I mentioned before that one specific form of therapy can decrease future suicide rates 50%. That was in a study where both groups were getting the recommended psychiatric drugs. Another study I cited above said that “psychiatric treatment” (whatever that means; I bet it didn’t include the CBT from the last study and so they’re cumulative) can also cut future suicide rates in half. There are more specific studies on the anti-suicide effect of each individual drug – lithium is an example of a particularly good one.
(fun fact which there is a small chance I will devote my life to studying: even areas with slightly higher trace amounts of lithium in the water supply have lower suicide risk.)
And even if you’re one of the depressingly high number of people who throw away their prescription and never show up to their psychiatrist, you know what? You’ve been stuck in a big building with lots of people watching you for the three days or so immediately after whatever horrible event made you become suicidal in the first place. Drugs in your system? Now you’re clean. Angry at a family member? Maybe you’re less angry now. Upset over a breakup? Maybe you’ve had a chance to think about it a little more.

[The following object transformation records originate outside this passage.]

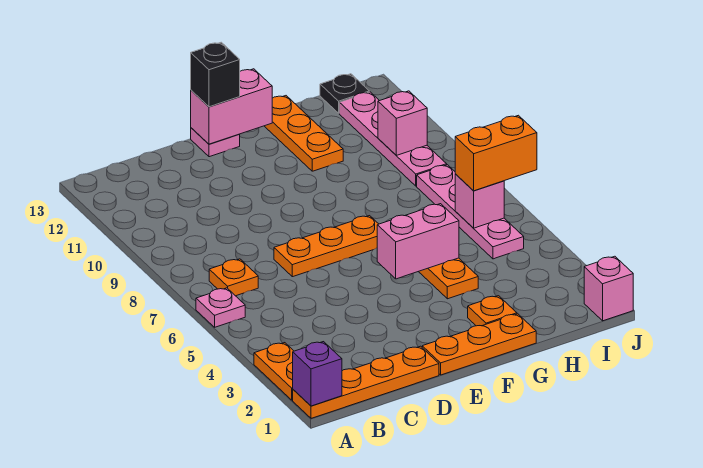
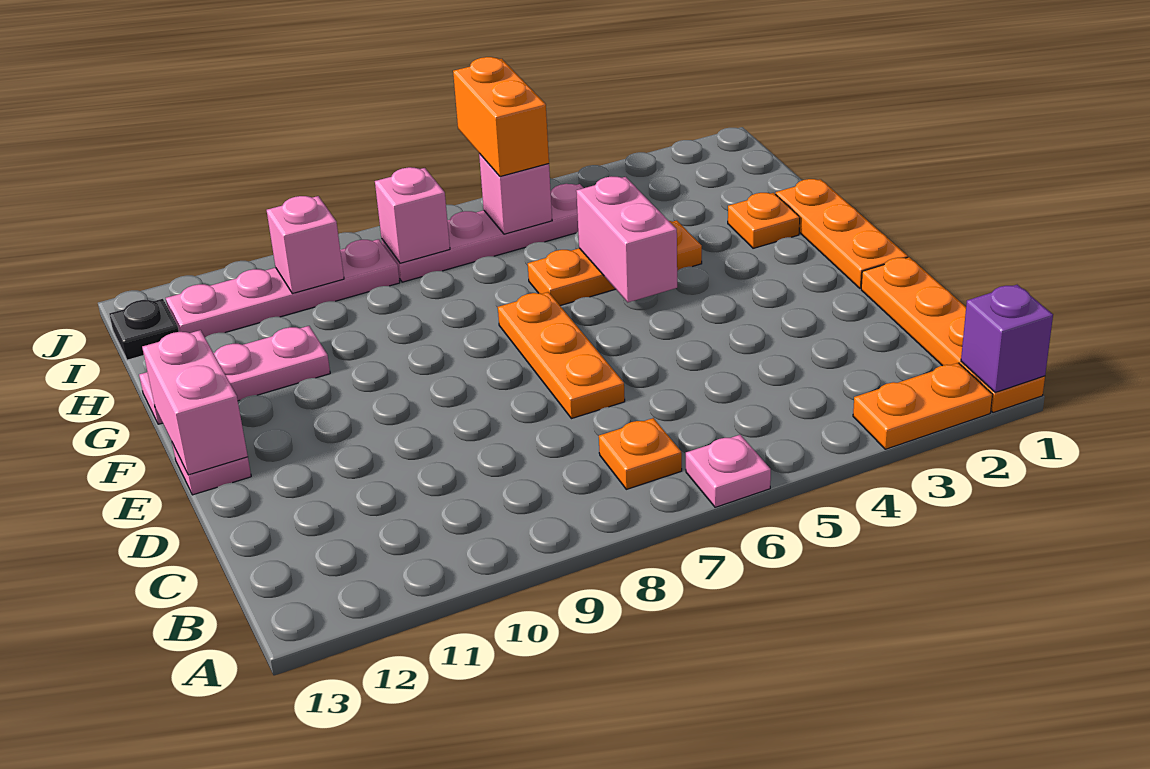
black 1x1 brick [191,42,240,107] -> none
orange 1x3 plate [265,96,343,171] -> pink 1x3 plate [139,326,330,424]
pink 1x1 brick [584,256,633,321] -> pink 1x1 brick moved to [375,167,450,263]

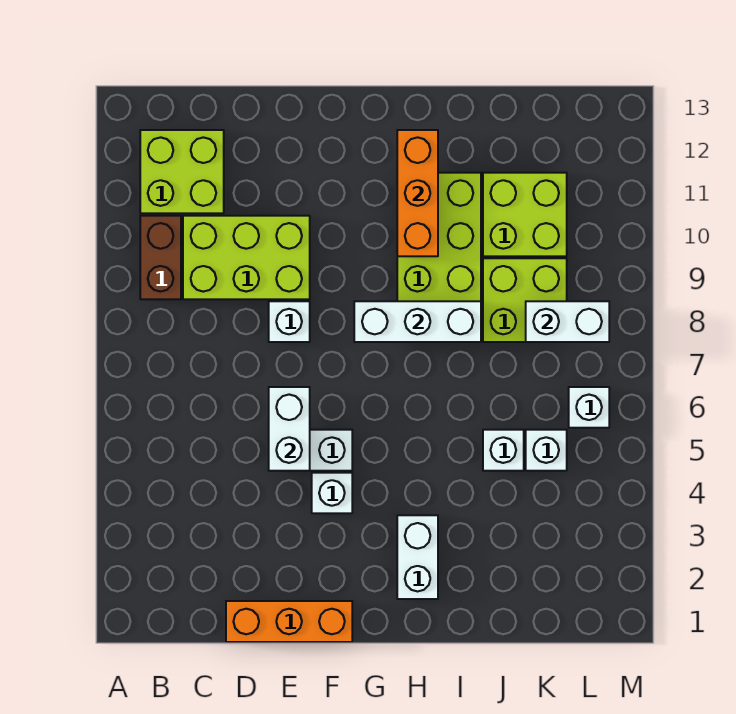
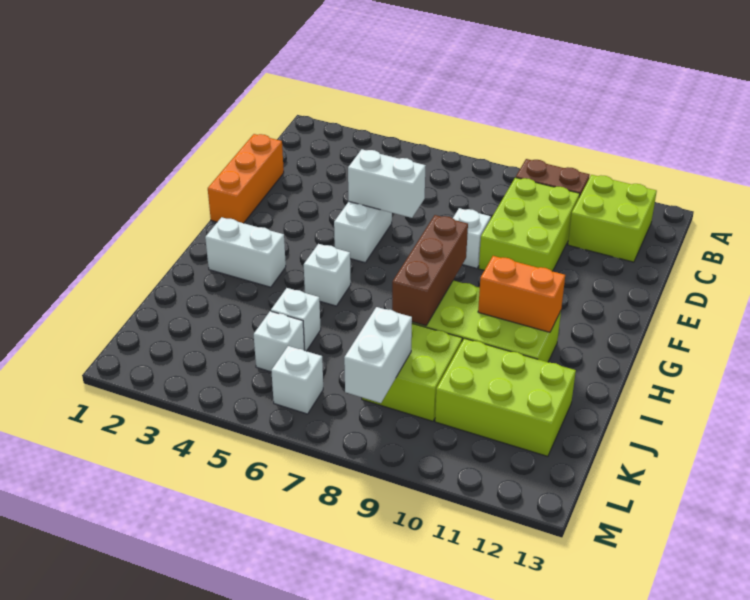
white 1x1 brick [312,473,352,513] -> white 1x1 brick moved to [304,244,351,306]
white 1x3 brick [354,301,481,342] -> brown 1x3 brick [392,215,468,326]
orange 1x3 brick [397,130,438,256] -> orange 1x2 brick [478,256,565,332]
lime 2x2 brick [483,173,567,256] -> lime 2x3 brick [435,338,576,456]

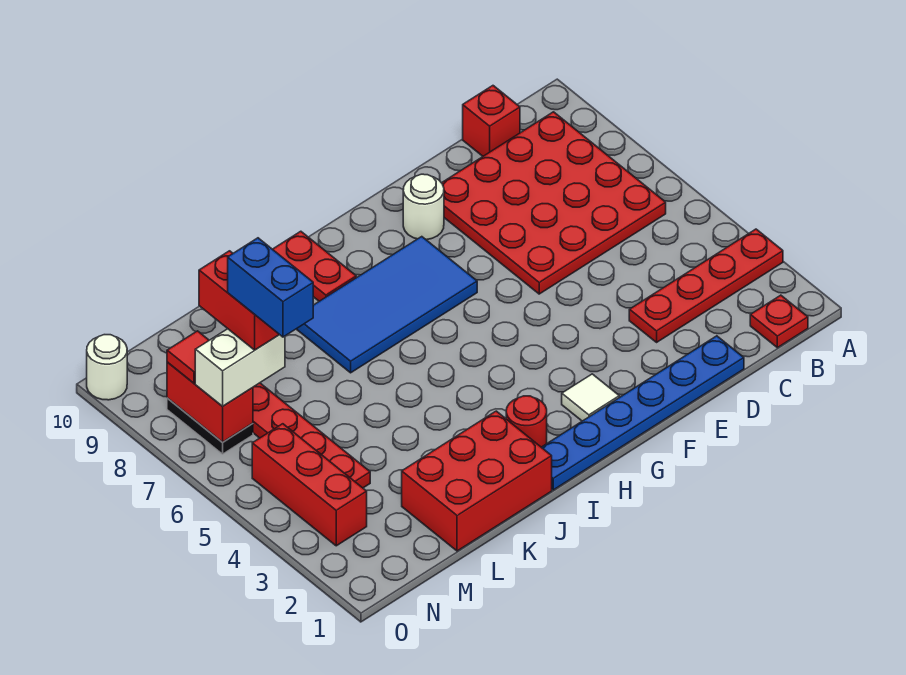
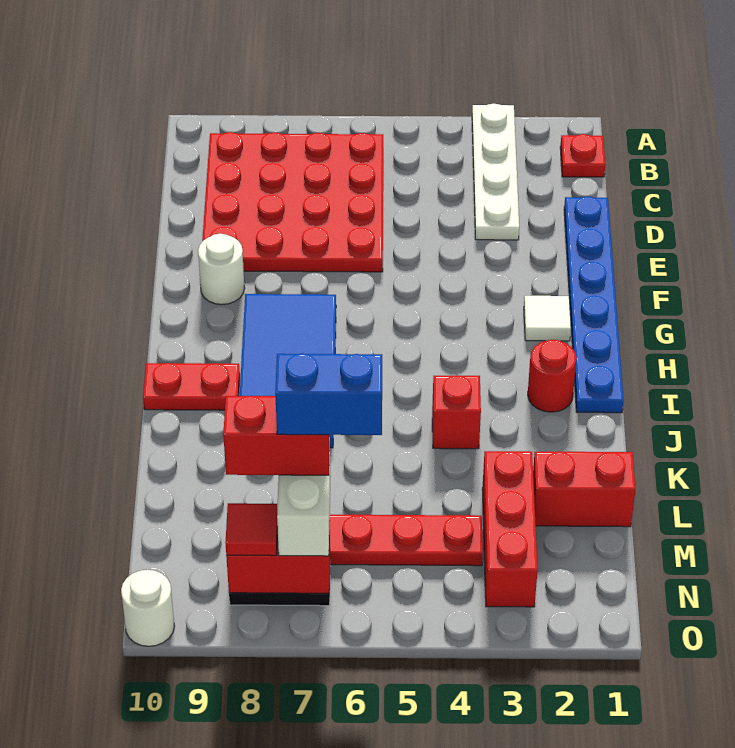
red 1x4 plate [629,229,783,342] -> white 1x4 plate [472,104,519,240]
red 1x1 brick [463,86,520,156] -> red 1x1 brick moved to [432,375,481,449]
red 2x3 brick [402,411,552,551] -> red 1x2 brick [533,452,635,527]
red 1x3 brick [252,424,367,546] -> red 1x3 brick turned to [482,451,538,607]

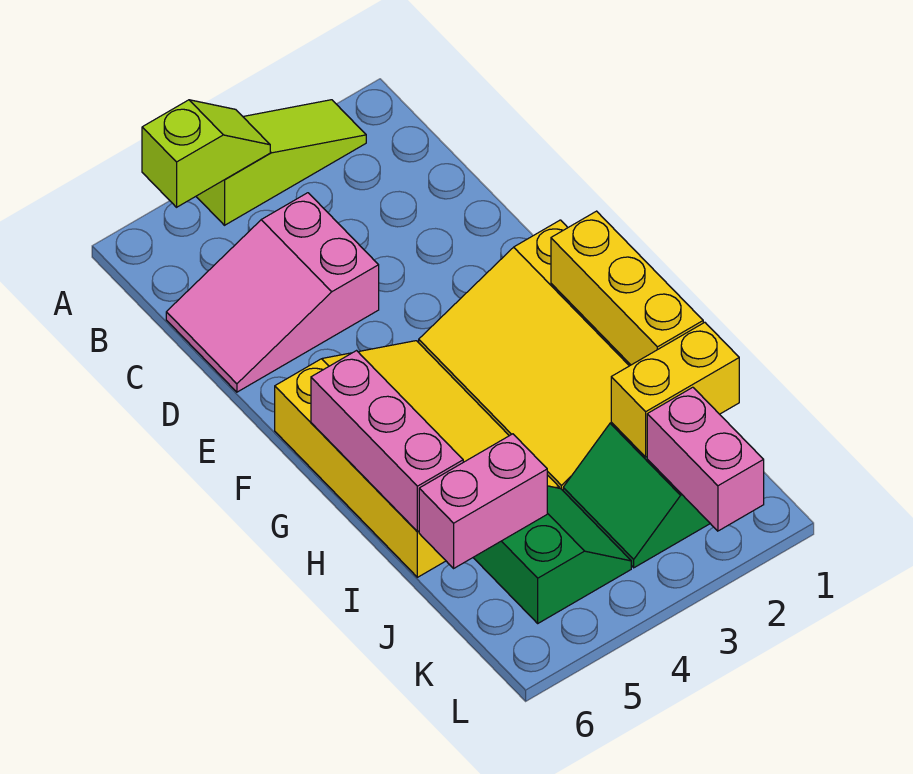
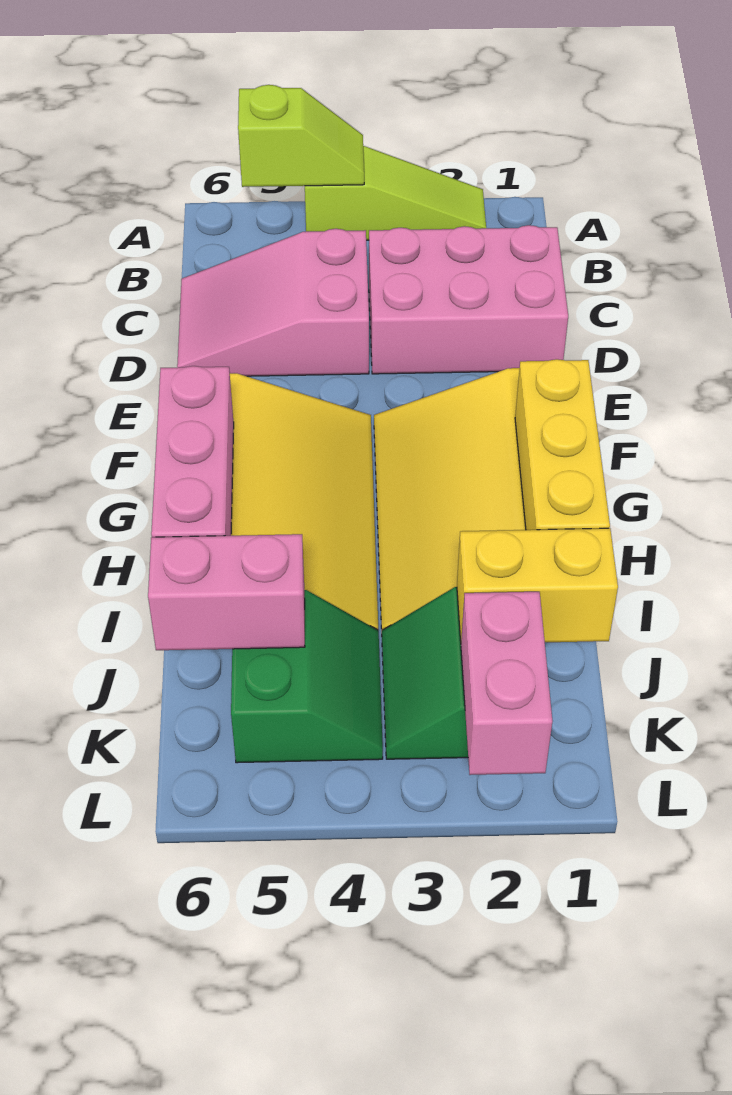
none -> pink 2x3 brick [369,225,568,374]

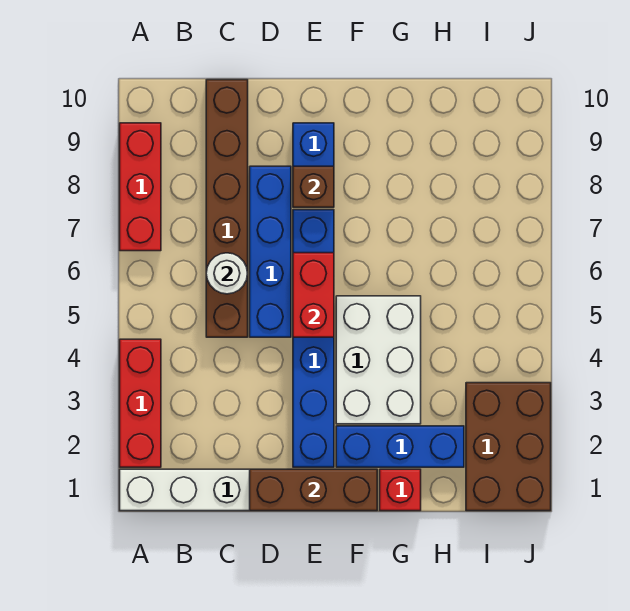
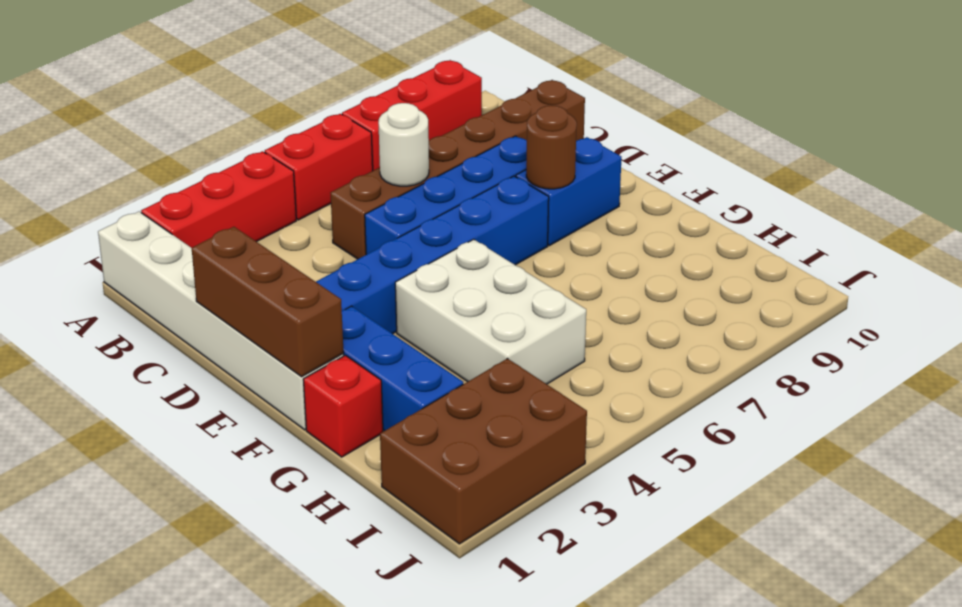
red 1x2 brick [293,253,334,337] -> red 1x2 brick moved to [265,114,373,220]
brown 1x1 brick [293,166,334,207] -> brown 1x1 round brick [526,105,577,189]
white 2x3 brick [336,296,421,424] -> white 2x3 brick turned to [395,239,586,384]

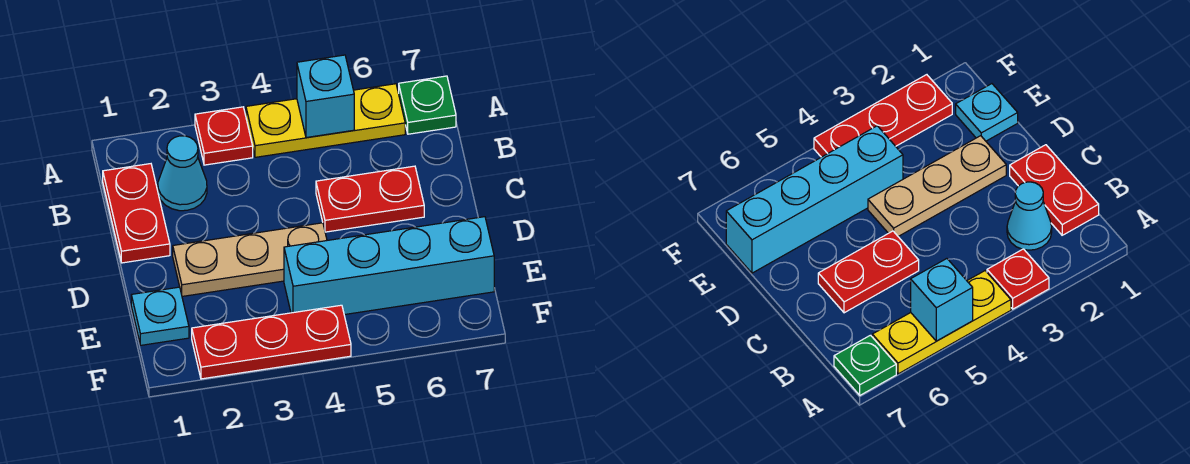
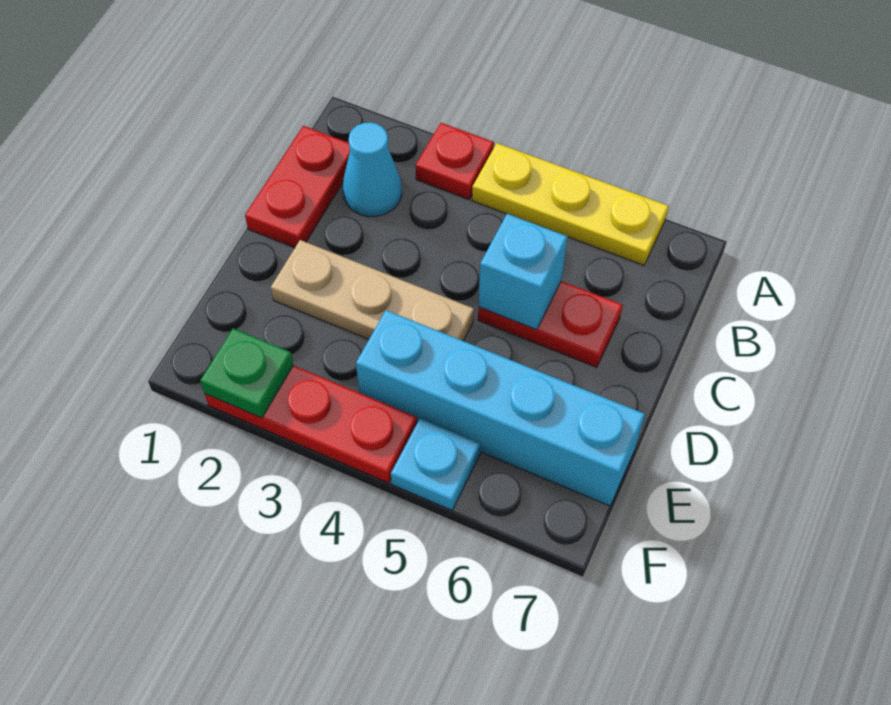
cyan 1x1 brick [297,55,354,138] -> cyan 1x1 brick moved to [478,214,567,330]
green 1x1 plate [399,76,456,134] -> green 1x1 plate moved to [200,328,293,418]
cyan 1x1 plate [131,287,189,345] -> cyan 1x1 plate moved to [391,418,480,510]

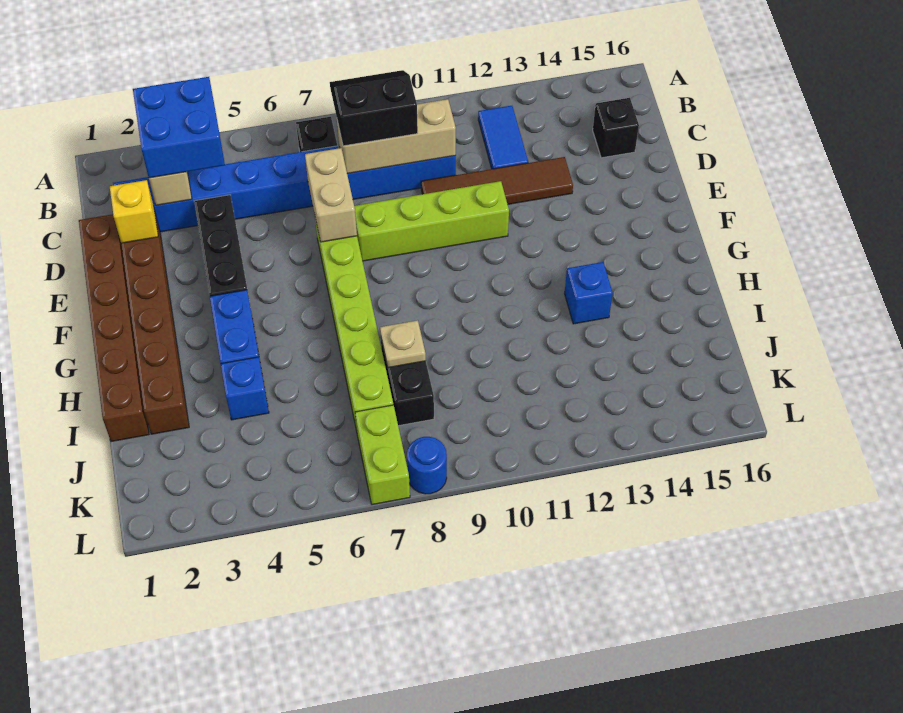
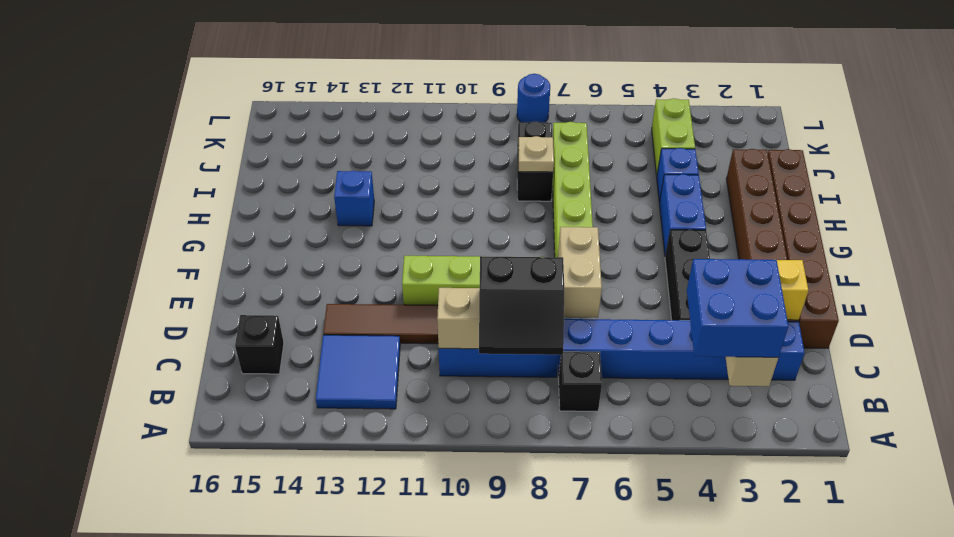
blue 1x2 tile [478,106,528,169] -> blue 2x2 tile [316,335,400,409]
lime 1x2 brick [355,405,410,505] -> lime 1x2 brick moved to [652,98,695,176]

I am very reluctant to get into in what situations I believe suicide is acceptable. I am scared that one day my future employers will read this post. Or worse, a future patient will read it and start arguing “You said suicide was acceptable if A or B, so I did those things”. So all I will say is that I wish Sister Y and those like her maximum utility however they define their utility function. But anyone considering suicide who has thought about it less than she has or lacks her philosophical acumen should consider getting professional help (or even non-professional help) or at least meditate long and hard on that cliche about “a permanent solution to a temporary problem”.
EDIT: Since people are missing something I said like a thousand times in the post itself, I’ll put it down here in bold. I am not claiming that suicide is never rational and that all suicides are stupid and impulsive, or that no one can ever legitimately want to die. I am saying those people make up a very small portion of suicides, and that the typical case is people who do it impulsively or in a state where they lack full decision-making capacity. And that the psychiatric system can be of huge help to this latter group, and that helping the former group is a different question which I do not want to talk about publicly for professional reasons.